椹木野衣 月評第89回 この橋に両端(はし)はあるか 武蔵美×朝鮮大「突然、目の前がひらけて」展
武蔵野美術大学には、1990年代初頭からなかば過ぎまで、非常勤講師として講義を一コマ受け持っていたことがある。国分寺からバスに乗り換え、大学の正門に着く直前、道が大きく曲がる角のところに「朝鮮大学校」というバス停があることは、だから当然知っていた。しかしまさか、両校が壁を隔てて隣り合っていたとは、ついぞ知ることがなかったし、誰ひとり、話題にする者もなかった。
しかしこのことは、学内の誰もが心のどこかでは知っていたはずのことだ。朝鮮大が抱える歴史・社会的な背景や、それに由来する武蔵美側の様々な先入観や偏見、時には無視が、その存在を見えにくくしていたのは疑いえない。ところが、あの大震災が勃発したあとくらいから、両校のあいだに、自主的な交流を開こうとする動きが起こるようになった。私が最初に朝鮮大の門をくぐったのも、そのころ催された朝鮮大の美術科による学外公開展でのことだった。
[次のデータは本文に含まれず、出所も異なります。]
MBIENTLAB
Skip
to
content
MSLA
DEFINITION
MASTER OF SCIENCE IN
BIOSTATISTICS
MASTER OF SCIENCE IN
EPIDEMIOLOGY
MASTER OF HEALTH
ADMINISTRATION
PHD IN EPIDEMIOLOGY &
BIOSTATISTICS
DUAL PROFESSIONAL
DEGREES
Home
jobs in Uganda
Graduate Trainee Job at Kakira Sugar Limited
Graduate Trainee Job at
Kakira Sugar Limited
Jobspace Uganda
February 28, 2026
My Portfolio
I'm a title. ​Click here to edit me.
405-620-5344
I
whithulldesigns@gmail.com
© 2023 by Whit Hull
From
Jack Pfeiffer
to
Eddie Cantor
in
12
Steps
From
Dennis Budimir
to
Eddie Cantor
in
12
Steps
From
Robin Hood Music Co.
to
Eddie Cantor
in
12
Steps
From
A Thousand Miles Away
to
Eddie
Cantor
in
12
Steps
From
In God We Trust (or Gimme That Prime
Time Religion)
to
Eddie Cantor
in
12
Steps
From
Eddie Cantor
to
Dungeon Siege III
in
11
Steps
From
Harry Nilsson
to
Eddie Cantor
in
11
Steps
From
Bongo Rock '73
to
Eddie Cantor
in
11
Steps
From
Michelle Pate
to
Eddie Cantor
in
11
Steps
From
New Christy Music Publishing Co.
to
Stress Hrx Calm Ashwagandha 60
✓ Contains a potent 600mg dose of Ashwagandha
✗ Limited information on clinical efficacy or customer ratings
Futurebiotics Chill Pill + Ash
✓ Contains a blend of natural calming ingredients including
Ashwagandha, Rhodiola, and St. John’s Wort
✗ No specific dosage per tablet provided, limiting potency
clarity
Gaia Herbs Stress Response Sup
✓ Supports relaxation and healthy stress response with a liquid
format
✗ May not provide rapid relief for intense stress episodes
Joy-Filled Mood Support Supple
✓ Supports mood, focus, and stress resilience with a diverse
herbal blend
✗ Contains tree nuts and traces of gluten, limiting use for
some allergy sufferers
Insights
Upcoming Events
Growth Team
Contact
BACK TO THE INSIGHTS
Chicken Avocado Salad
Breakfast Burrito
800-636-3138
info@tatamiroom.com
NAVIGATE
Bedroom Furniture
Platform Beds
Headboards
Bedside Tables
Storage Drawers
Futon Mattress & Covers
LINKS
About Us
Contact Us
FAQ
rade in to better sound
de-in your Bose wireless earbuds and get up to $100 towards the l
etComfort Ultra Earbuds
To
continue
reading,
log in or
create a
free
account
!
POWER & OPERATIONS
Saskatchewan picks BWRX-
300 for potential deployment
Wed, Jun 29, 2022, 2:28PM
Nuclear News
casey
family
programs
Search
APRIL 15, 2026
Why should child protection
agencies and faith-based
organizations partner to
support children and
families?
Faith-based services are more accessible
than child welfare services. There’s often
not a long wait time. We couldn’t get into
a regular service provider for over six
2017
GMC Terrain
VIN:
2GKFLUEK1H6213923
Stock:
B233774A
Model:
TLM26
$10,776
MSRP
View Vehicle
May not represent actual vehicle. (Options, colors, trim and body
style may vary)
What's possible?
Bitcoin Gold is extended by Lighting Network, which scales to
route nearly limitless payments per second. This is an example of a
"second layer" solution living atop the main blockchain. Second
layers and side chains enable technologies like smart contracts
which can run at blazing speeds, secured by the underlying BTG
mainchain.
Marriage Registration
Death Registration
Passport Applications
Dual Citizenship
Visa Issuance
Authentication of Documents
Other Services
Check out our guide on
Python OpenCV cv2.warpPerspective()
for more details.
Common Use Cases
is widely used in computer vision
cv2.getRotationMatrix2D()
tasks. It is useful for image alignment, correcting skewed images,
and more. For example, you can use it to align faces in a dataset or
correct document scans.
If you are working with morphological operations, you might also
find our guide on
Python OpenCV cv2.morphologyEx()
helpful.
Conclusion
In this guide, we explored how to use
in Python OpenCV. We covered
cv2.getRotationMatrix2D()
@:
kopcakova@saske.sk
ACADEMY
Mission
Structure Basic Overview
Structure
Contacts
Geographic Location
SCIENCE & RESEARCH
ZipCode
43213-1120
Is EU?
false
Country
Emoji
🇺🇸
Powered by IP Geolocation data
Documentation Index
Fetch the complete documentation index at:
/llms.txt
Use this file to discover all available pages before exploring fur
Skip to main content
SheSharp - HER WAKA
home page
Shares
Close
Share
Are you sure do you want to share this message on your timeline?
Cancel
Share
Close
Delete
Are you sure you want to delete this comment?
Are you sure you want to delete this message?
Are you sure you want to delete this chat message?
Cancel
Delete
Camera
自分が何年も通っていた学校のすぐ隣に、このような敷地が広がり、これほど多くの学生たちが全寮制で学んでいることに、私はたいへん驚かされた。しかし同時に、事前にアポイントメントを取り、門のところまで担当する学生に迎えに来てもらい、そのうえで初めて入校できる手続きに、どこか重苦しいものを感じないでもいられなかった。また、その足で武蔵美での展示を見に行くのにも、すぐ隣に目指す校舎が見えていても、いったん外に出て回り込まなければならない。そんな物理的な「距離」にも、同様のことを感じていた。
ところが、本展ではそうした制度的・物理的な距離が、両校の壁に木製の「橋」を渡すという、たったそれだけの工夫で、「突然、」乗り越えられている。むろん、支障がまったくなくなったわけではない。実際、橋の仮設は、両校が「対等」になったことを意味しない。それどころか、両校のあいだを自由に行き来できるという自由さは、両者のはらむ非対称性を、むしろ、はるかに具体的に浮き彫りにしている。
実際には、社会的に優越した立場にある武蔵美側から渡るのと、弱者の立場にある朝鮮大から渡るのとでは、校舎の新旧、敷地内で流れている音楽や語られる言葉、はては飼育されている生き物たちの鳴き声や何気なく随所に置かれている物品などが放っている佇まいに至るまで、まったく異なる体験を喚起する。この違いが橋を渡った者になにをもたらしたか、それは千差万別だろう。
けれども、そこに非対称性があるという点だけは、絶対に消去できない。物理的な橋の設置では消すことができない、この「もうひとつの見えない壁の存在」こそが、仮設の橋によって浮かび上がった最大の対象なのだ。しかも、それが見えない壁であるなら、もしそれさえ渡ろうとするなら、今度は各自が自分自身で見えない橋を架け直すしかない。
招かれたトークイベントで、朝鮮大側の出品作家は、「私たちは画材を買うのによく武蔵美に行く」と話していた。武蔵美からは遠い非・場所も、朝鮮大側からは遠くもなんともない、日常的な場所だったのである。